On Mon, 16 Oct 2017 21:31:06 -0400, rickman wrote:
> Allan Herriman wrote on 10/15/2017 3:42 AM:
>> On Sat, 14 Oct 2017 20:18:36 -0400, rickman wrote:
>>
>>> I was looking for a Li-ion power source adapter and found this in the
>>> process.
>>>
>>> http://www.ebay.com/itm/112419803835
>>>
>>> Looks like it would serve as a UPS for a rPi in many situations. The
>>> listing isn't big on specs, but they seem to show it will drive well
>>> over an amp in a pass through mode. They talk about a couple of amps
>>> on each of two ports in power bank mode.
>>>
>>> I know this has been kicked around a bit here, but I don't know if
>>> anyone found an economical solution. This unit is around $10 and a
>>> Lithium battery will cost around another $4 or $5. You can either use
>>> the standard 18650 type or one of the Lithium polymer flat cells.
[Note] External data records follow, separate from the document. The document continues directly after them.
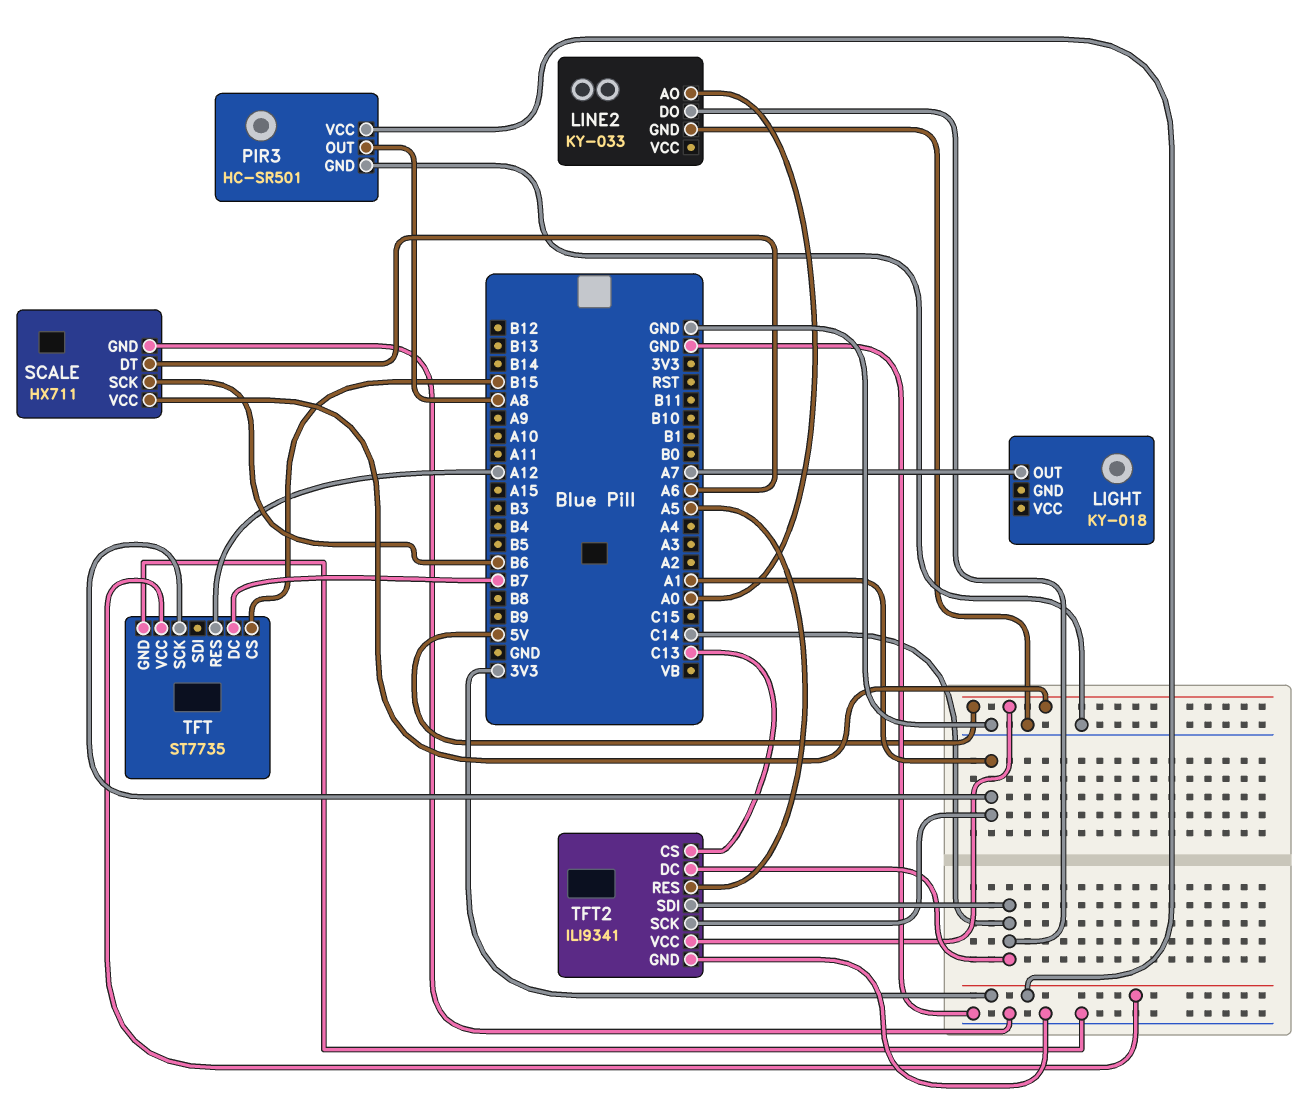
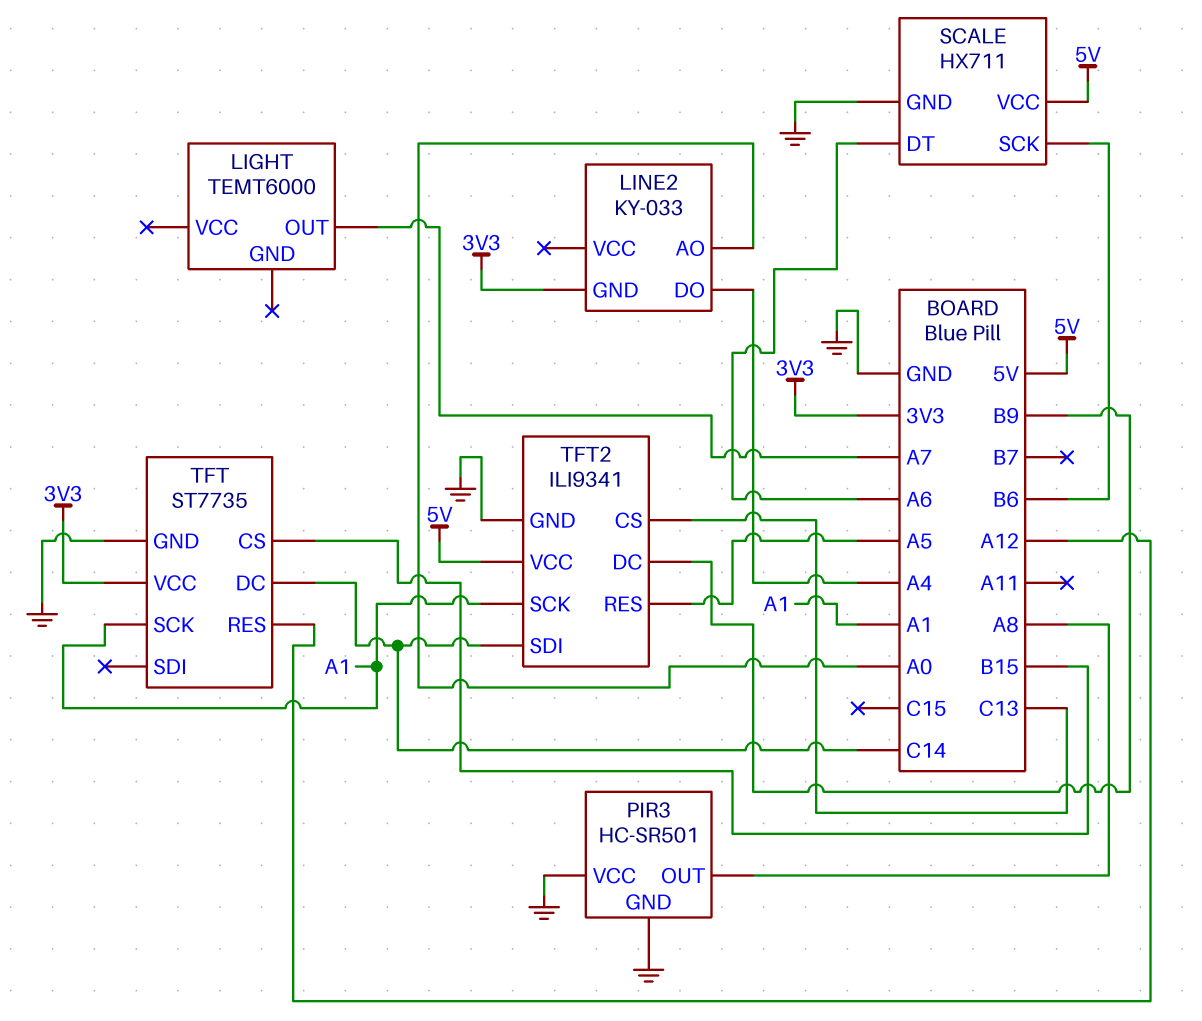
LIGHT: KY-018 -> TEMT6000
LINE2 pin DO: C14 -> A4
LINE2 pin GND: GND -> 3V3
PIR3 pin VCC: 3V3 -> GND
TFT pin DC: B7 -> C14
TFT2 pin DC: C14 -> B9

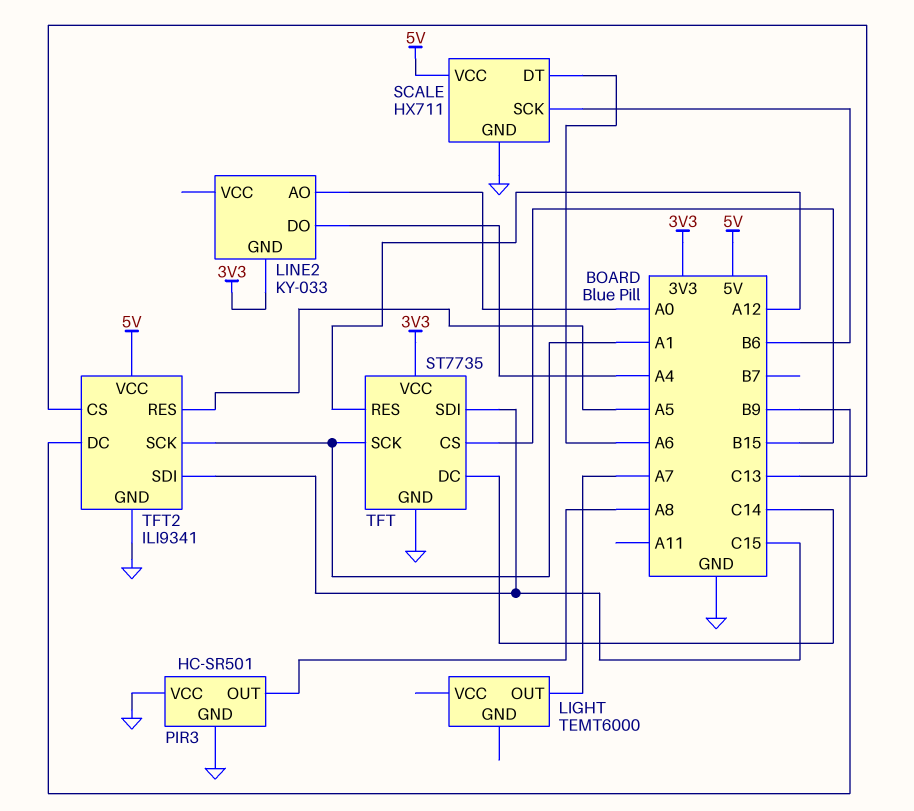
TFT pin SDI: none -> C15
TFT2 pin SDI: C14 -> C15

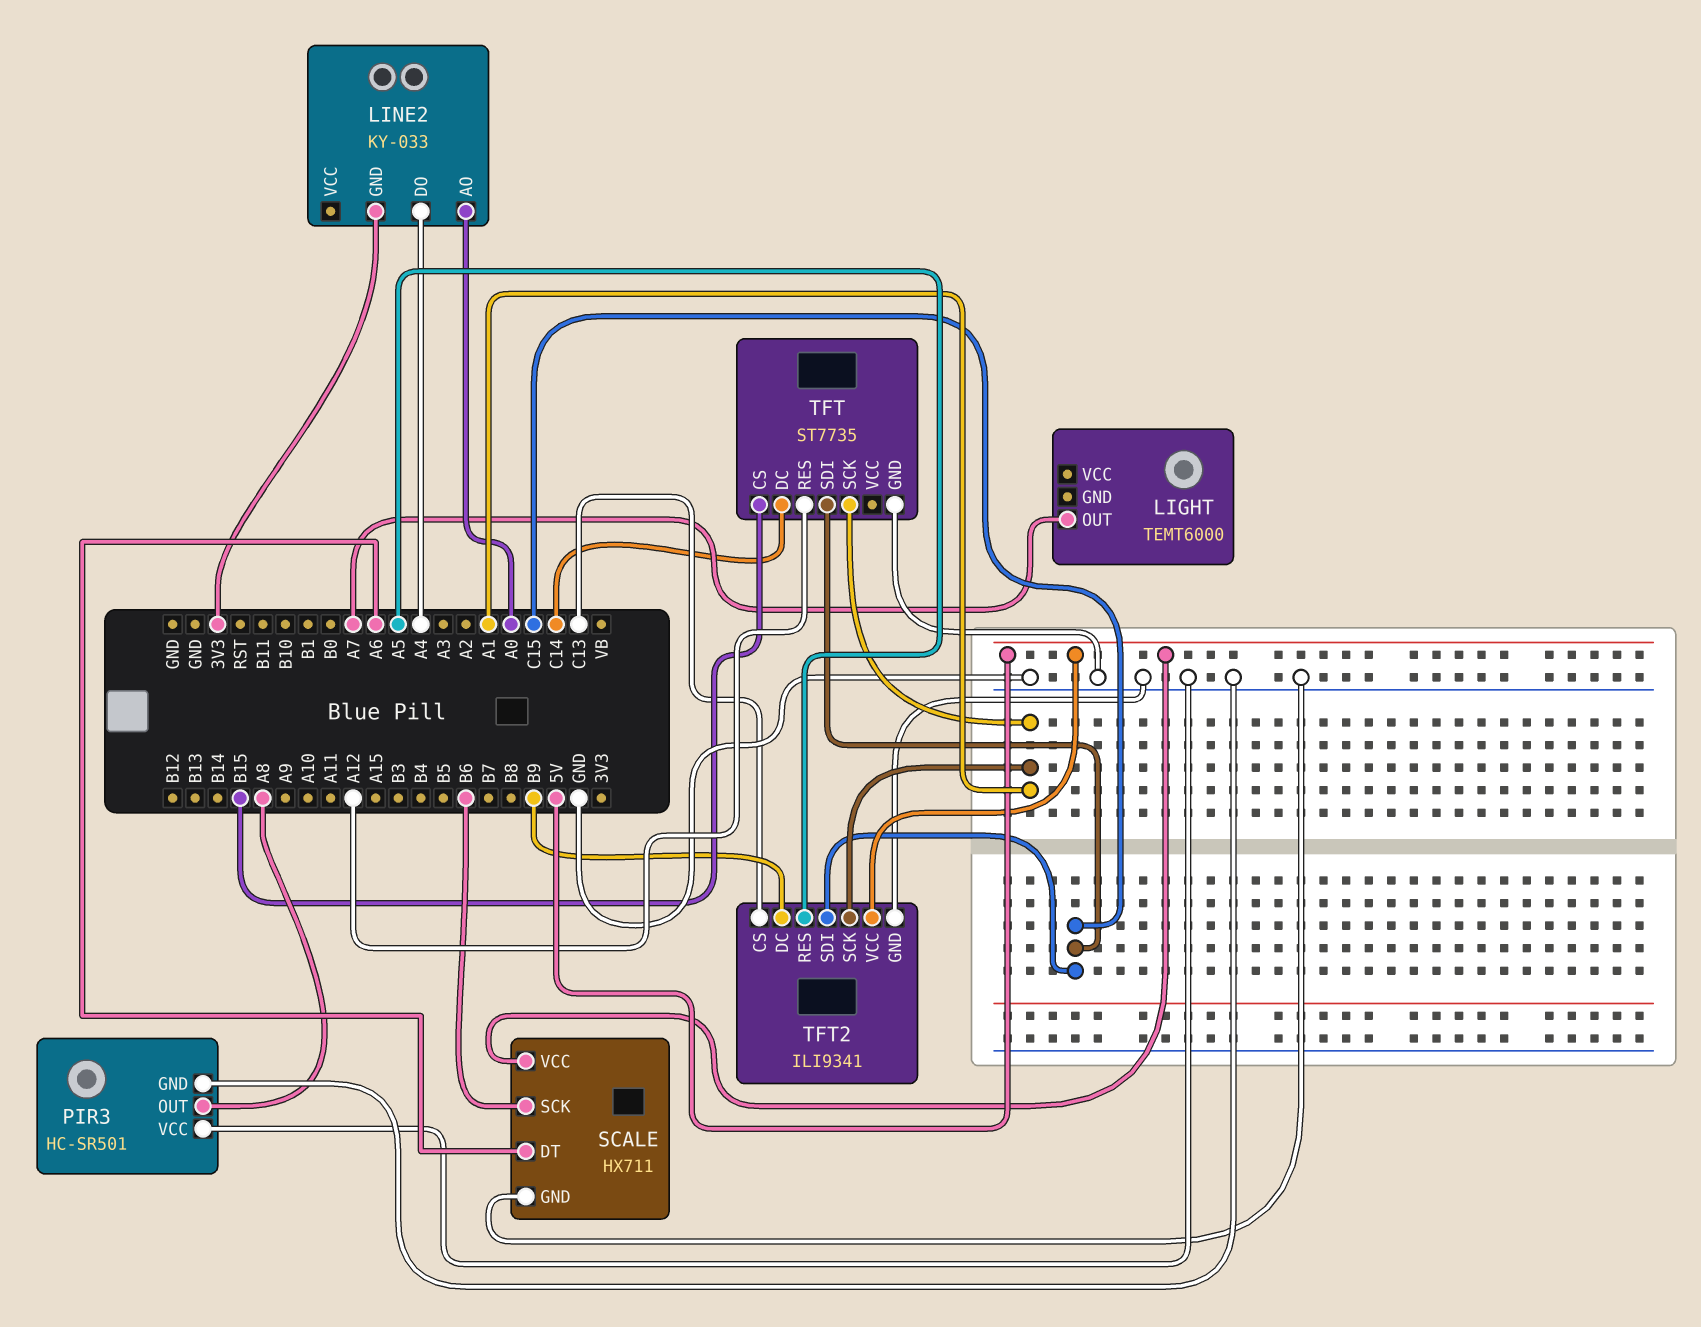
TFT pin VCC: 3V3 -> none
>>> Both seem to be available cheaply with about 3000 mAHr capacity
>>> running a typical pi for around 2 hours.
>>
>> Looks ok to me, if all you want is a power bank controller that can
>> charge and discharge at the same time. You might find you can buy a
>> complete power bank (including the Li cells) for about the same price
>> if you shop around. My local computer store was selling Romoss Sailing
>> models on sale for ridiculously low prices recently.
>>
>> To be a useful, general purpose UPS though, it needs to be able to
>> output a signal to tell the load (Pi) that it's about to run out of
>> juice so that the Pi can shut down cleanly and go into a low(er) power
>> state, all without corrupting the SD card.
>>
>> Assuming you can figure out how to derive such a signal (e.g. by
>> monitoring cell voltage, or by starting a timer when the charging input
>> fails), I guess you could try to couple it to something like this:
>> https://shop.pimoroni.com/collections/raspberry-pi/products/onoff-shim
>>
>> "It watches the state of BCM pin 17 and, when pulled low (pressed), it
>> initiates a clean shutdown. Last thing, just before your Pi shuts down,
>> BCM pin 4 is pulled low to completely cut power to your Pi."
>
> If the Pi pulls BCM pin 4 low to cut power (I assume on the power
> source) how does the circuit get powered back up? Once power is cut,
> pin 4 won't be pulled low anymore. I guess it has to be a momentary
> input controlling a state on the power controller. Then something else
> has to change the state and turn power back on?
That board is an on/off controller, rather than a full UPS interface. It
only has two 3-pin SOT23s and one 5-pin SOT23 on it, so don't expect too
many smarts.
I only meant it as a source of ideas, not something that you would
actually use, particularly at that price.
The Python script that makes it work is probably more interesting than
the hardware. If you reuse those exact GPIO pins, you could use the
script without modification.
Any UPS solution you come up with will need to do something similar.